5 Reasons Physical Books Might Be Better Than E-Books
Though e-book readers have become a more common sight around town, traditional books still have their evangelists. According to The New York Times, e-book sales have been falling in 2015. Print definitely isn’t dead. In fact, according to some research, it may actually be a better choice for some readers. While scientists are still trying to tease out exactly how digital reading affects us differently, here are five ways e-books might be inferior to their dead-tree cousins.
1. E-BOOKS CAN REDUCE READING COMPREHENSION.
In a study of middle schoolers, West Chester University researchers found that students who read on iPads had lower reading comprehension than when they read traditional printed books. They discovered that the kids sometimes skipped text in favor of interactive features in the e-books, suggesting that certain multimedia in children’s e-books can be detrimental to the practice of reading itself. However, the researchers noted that some interactive features in e-books are designed to enhance comprehension, and that those might be more helpful than game-type interactive graphics.
2. YOUNG KIDS CAN GET DISTRACTED BY E-BOOKS.
Similar results were found by a small study by the Joan Ganz Cooney Center that consisted of 32 kids reading e-books and print books with their parents. It found that "enhanced" e-books might be distracting. Kids who read enhanced e-books—ones with interactive, multimedia experiences—were more engaged with them physically, but in the end they remembered fewer narrative details than those who read print books or basic e-books [PDF].
3. YOU REMEMBER LESS ABOUT A BOOK'S TIMELINE.
Another study of adults also found that e-books can be hard to absorb. The researchers asked 25 people read a 28-page story on a Kindle and 25 to read the story in paperback, then asked the readers to put 14 events from the story in chronological order. Those who read the story on a Kindle performed worse on the chronology test than the book readers, though they performed about the same as print readers in other tests. Earlier research by the same scholars, from Stavanger University in Norway, found that Norwegian 10th graders also remembered more about texts if they read them in print rather than on a computer screen [PDF].
4. THEY’RE NOT GREAT AS TEXTBOOKS.
While e-book textbooks are often cheaper (and easier to carry) than traditional door-stop textbooks, college students often don’t prefer them. In some surveys of college kids, the majority of students have reported preferring print books. However, a 2012 study from the UK’s National Literacy Trust of kids ages 8 to 16 found that more than 50 percent of children reported preferring screen reading [PDF].
5. THEY’RE TIRING.
Staring at a lit screen can be tiring for the eyes and the brain. A 2005 study from Sweden found that reading digitally required a higher cognitive workload than reading on paper. Furthermore, staring at LED screens at night can disrupt sleep patterns. A 2014 Harvard study found that people who used e-readers with LED screens at night slept worse and were more tired the next day. So, if you’re going to go for an e-book, go for one without the backlight.

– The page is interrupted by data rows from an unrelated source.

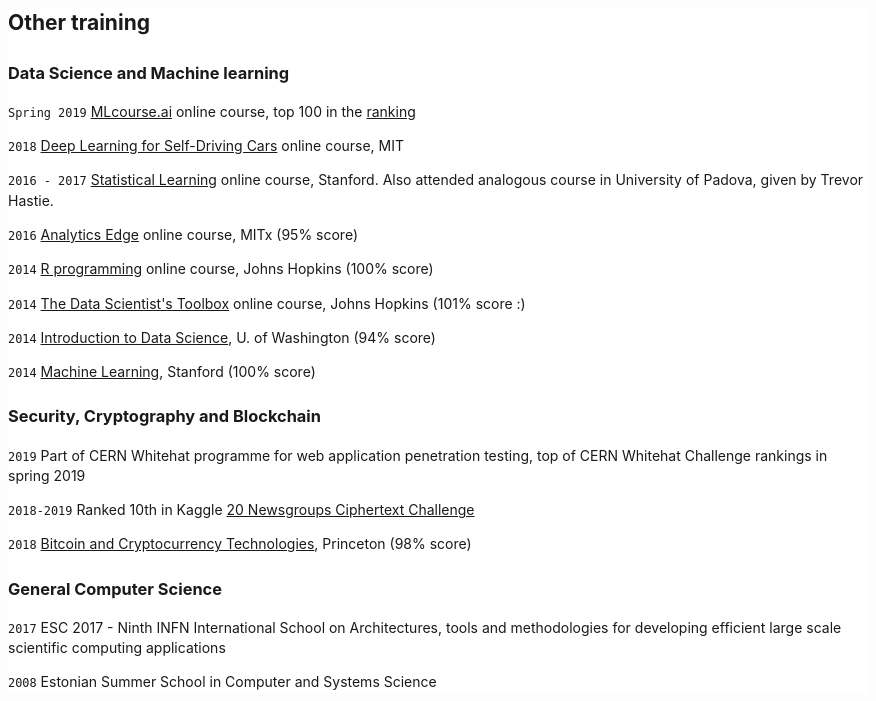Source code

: ## Other training

### Data Science and Machine learning

`Spring 2019`
[MLcourse.ai](https://mlcourse.ai) online course, top 100 in the [ranking](https://mlcourse.ai/rating)

`2018`
[Deep Learning for Self-Driving Cars](https://selfdrivingcars.mit.edu) online course, MIT

`2016 - 2017`
[Statistical Learning](https://lagunita.stanford.edu/courses/HumanitiesSciences/StatLearning/Winter2016) online course, Stanford. Also attended analogous course in University of Padova, given by Trevor Hastie.

`2016`
[Analytics Edge](https://www.edx.org/course/the-analytics-edge-0) online course, MITx (95% score)

`2014`
[R programming](https://www.coursera.org/learn/r-programming) online course, Johns Hopkins (100% score)

`2014`
[The Data Scientist's Toolbox](https://www.coursera.org/course/datascitoolbox) online course, Johns Hopkins (101% score :)

`2014`
[Introduction to Data Science](https://www.coursera.org/course/datasci), U. of Washington (94% score)

`2014`
[Machine Learning](https://www.coursera.org/course/ml), Stanford (100% score)

### Security, Cryptography and Blockchain

`2019`
Part of CERN Whitehat programme for web application penetration testing, top of CERN Whitehat Challenge rankings in spring 2019

`2018-2019`
Ranked 10th in Kaggle [20 Newsgroups Ciphertext Challenge](https://www.kaggle.com/c/20-newsgroups-ciphertext-challenge)

`2018`
[Bitcoin and Cryptocurrency Technologies](https://www.coursera.org/learn/cryptocurrency), Princeton (98% score)

### General Computer Science

`2017`
ESC 2017 - Ninth INFN International School on Architectures, tools and methodologies for developing efficient large scale scientific computing applications

`2008`
Estonian Summer School in Computer and Systems Science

The take-away message? If you’re really trying to absorb material, you might want to go for a physical book. And if you’re going to be up all night studying, turn off the backlight.
BUT DON'T THROW AWAY YOUR E-READER JUST YET.
However, all this may not mean that reading on a Kindle is really going to melt your brain. For instance, reading an e-book on a computer is a much different experience than reading on a Kindle, which is specifically designed for consuming books. So, too, is playing with an interactive e-book on an iPad, compared to using a simpler e-book device that only presents the text, with no opportunities to click away into digital distractions.
And some studies have found that part of the difference between the way people absorb information from e-books versus paper might be due to approaching e-books differently—in one test, participants didn’t regulate their study time with digital books like they did with paper texts, leading to worse performances. It’s possible that our expectations of e-book reading—as well as the different designs of the digital reading experience on a computer or iPad or Kindle—might affect how we approach the text and how much effort we put into studying them. As generations of e-book readers evolve, and people become more accustomed to the idea of sitting down with a digital textbook, these factors could change—for better or for worse.